DeAnne Tilton said the movement is important to encourage survivors of sexual abuse to speak out and heal. She says her father was also her spiritual leader, and started molesting her when she was six-years-old.
“I knew what was going on and that I knew it was wrong but the person harming me was supposed to know better than me,” said Tilton. “Just claiming your truth is part of healing.”
The Rape Recovery Center offers help for sexual abuse survivors who want to go public, or remain anonymous.
“I think that’s what’s so powerful about the #metoo and the #churchtoo is that it is bringing to light and saying this is not ok and people should have accountability,” said Stephanie Murguia, Rape Recover Center Outreach and Access Coordinator. “Anytime sexual violence is mixed with the most intimate and powerful parts of someone’s identify whether that’s spirituality or anything that really hurts people.”
All religious institutions condemn child sexual abuse, but that doesn’t stop it from happening. Standing Together is associated with nearly one hundred protestant and evangelical churches in Utah, and hopes the social media movement will help reduce the number of victims being hurt.

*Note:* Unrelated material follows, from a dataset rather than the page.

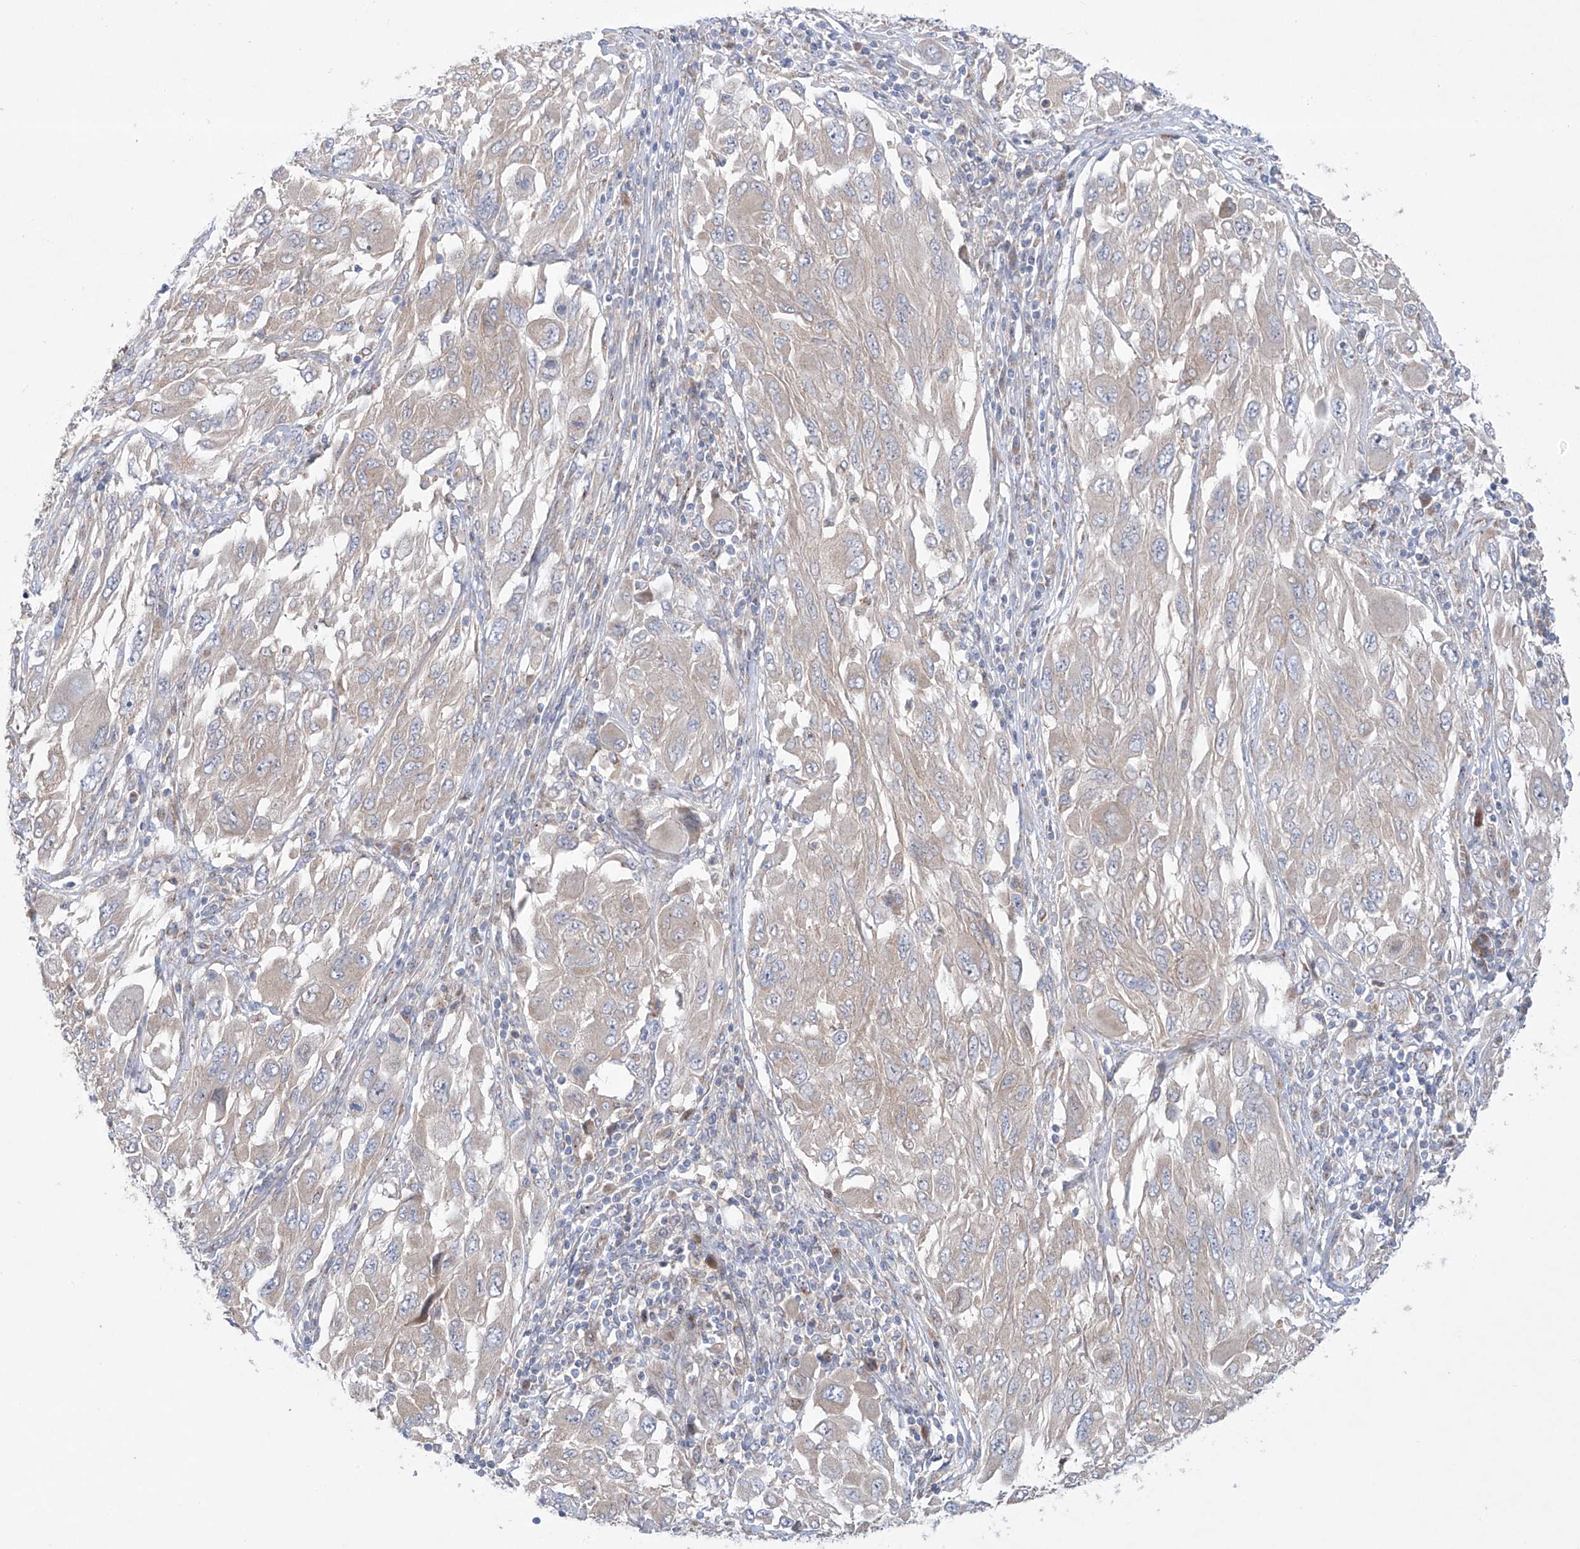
{"staining": {"intensity": "weak", "quantity": "<25%", "location": "cytoplasmic/membranous"}, "tissue": "melanoma", "cell_type": "Tumor cells", "image_type": "cancer", "snomed": [{"axis": "morphology", "description": "Malignant melanoma, NOS"}, {"axis": "topography", "description": "Skin"}], "caption": "Melanoma stained for a protein using immunohistochemistry (IHC) reveals no positivity tumor cells.", "gene": "KLC4", "patient": {"sex": "female", "age": 91}}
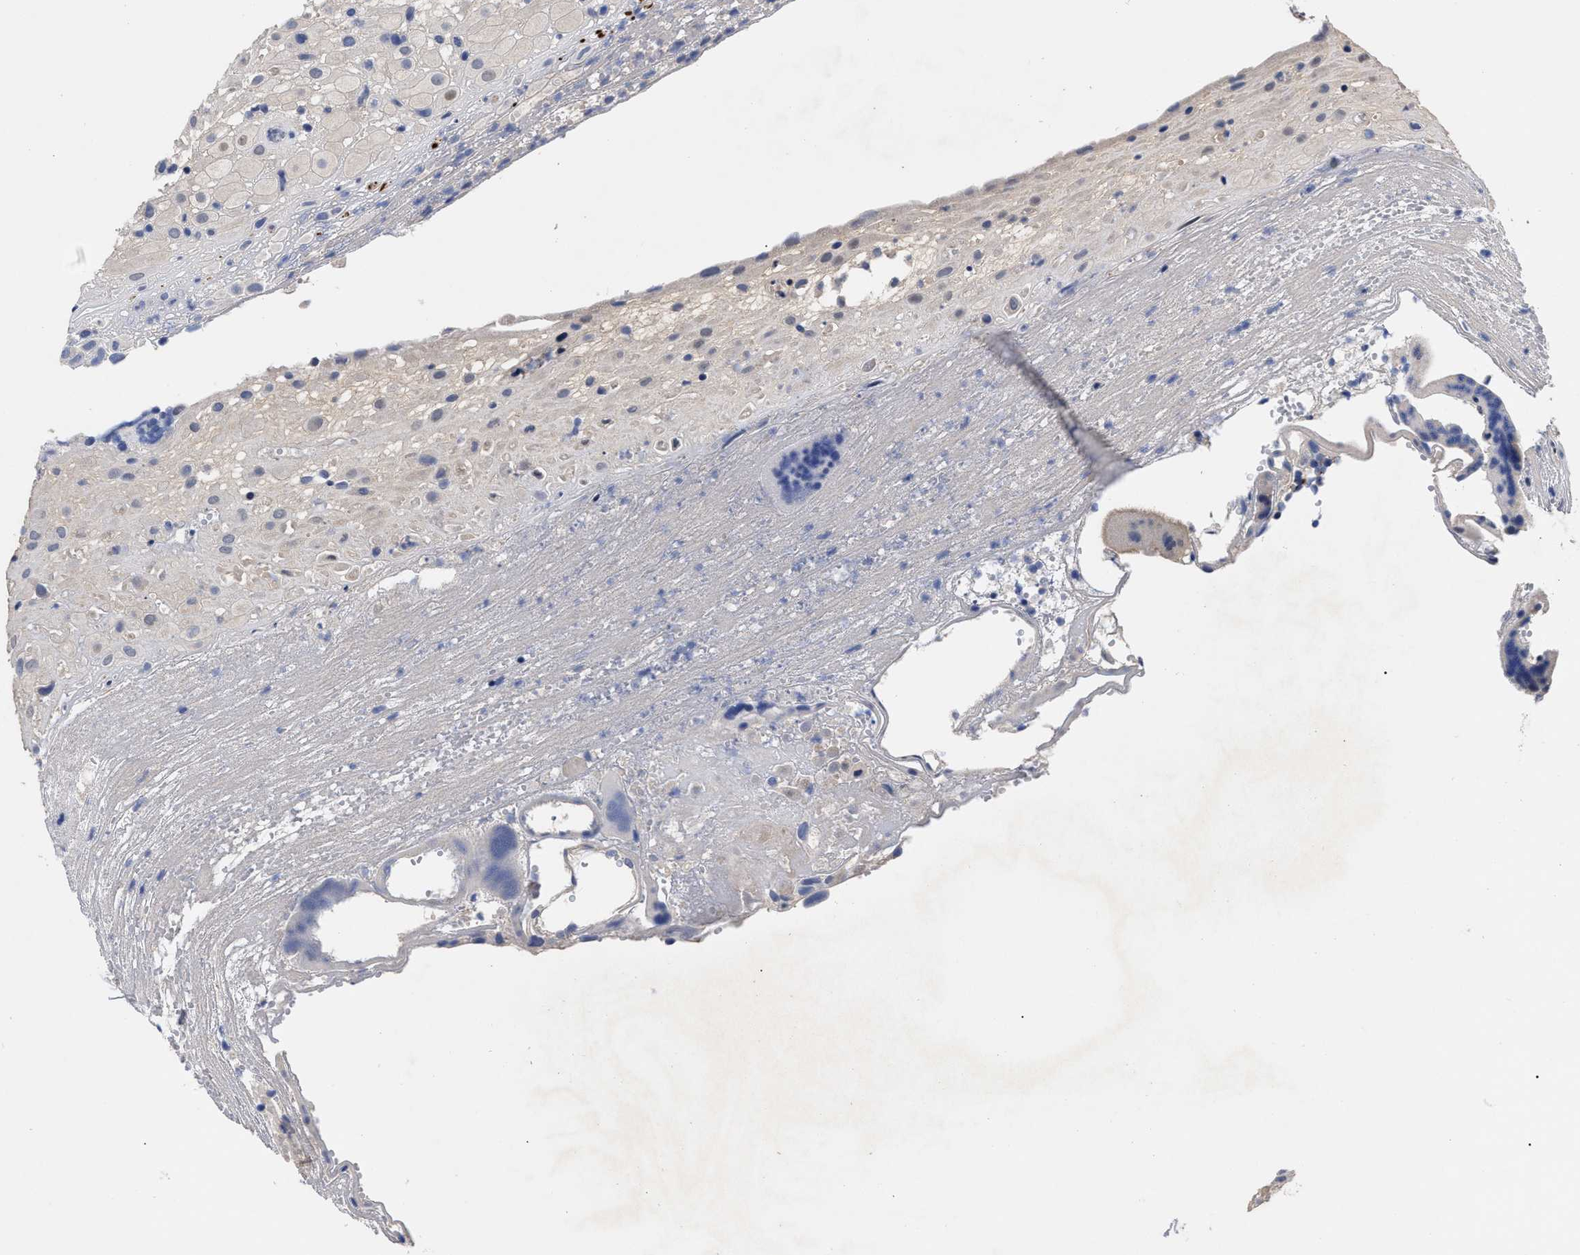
{"staining": {"intensity": "negative", "quantity": "none", "location": "none"}, "tissue": "placenta", "cell_type": "Decidual cells", "image_type": "normal", "snomed": [{"axis": "morphology", "description": "Normal tissue, NOS"}, {"axis": "topography", "description": "Placenta"}], "caption": "A high-resolution photomicrograph shows immunohistochemistry staining of normal placenta, which exhibits no significant staining in decidual cells. Brightfield microscopy of immunohistochemistry (IHC) stained with DAB (3,3'-diaminobenzidine) (brown) and hematoxylin (blue), captured at high magnification.", "gene": "CCN5", "patient": {"sex": "female", "age": 18}}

“It is a matter of great concern and it cannot be tolerated,” said Rev. Gregory Johnson, President of Standing Together. "It is sin. It’s wrong. I don’t care where it happens or who does it any perpetrator of this kind of sexual violence against a woman or against a child is reprehensible in God’s word and cannot and should not be accepted.”
The #churchtoo movement also takes aim at the purity culture, that promotes women being responsible for all sexual matters.
“Historically the stigma has always gone to person who has been harmed and it doesn’t go where it belongs to the person who has done the harm,” added Tilton.
In Tilton’s case, the clergy leader placed the blame where it belonged---on her father. “When he found out about this, he didn’t tell me to repent which I appreciate because I was eight-years old at the time,” said Tilton. “He told my dad to repent.”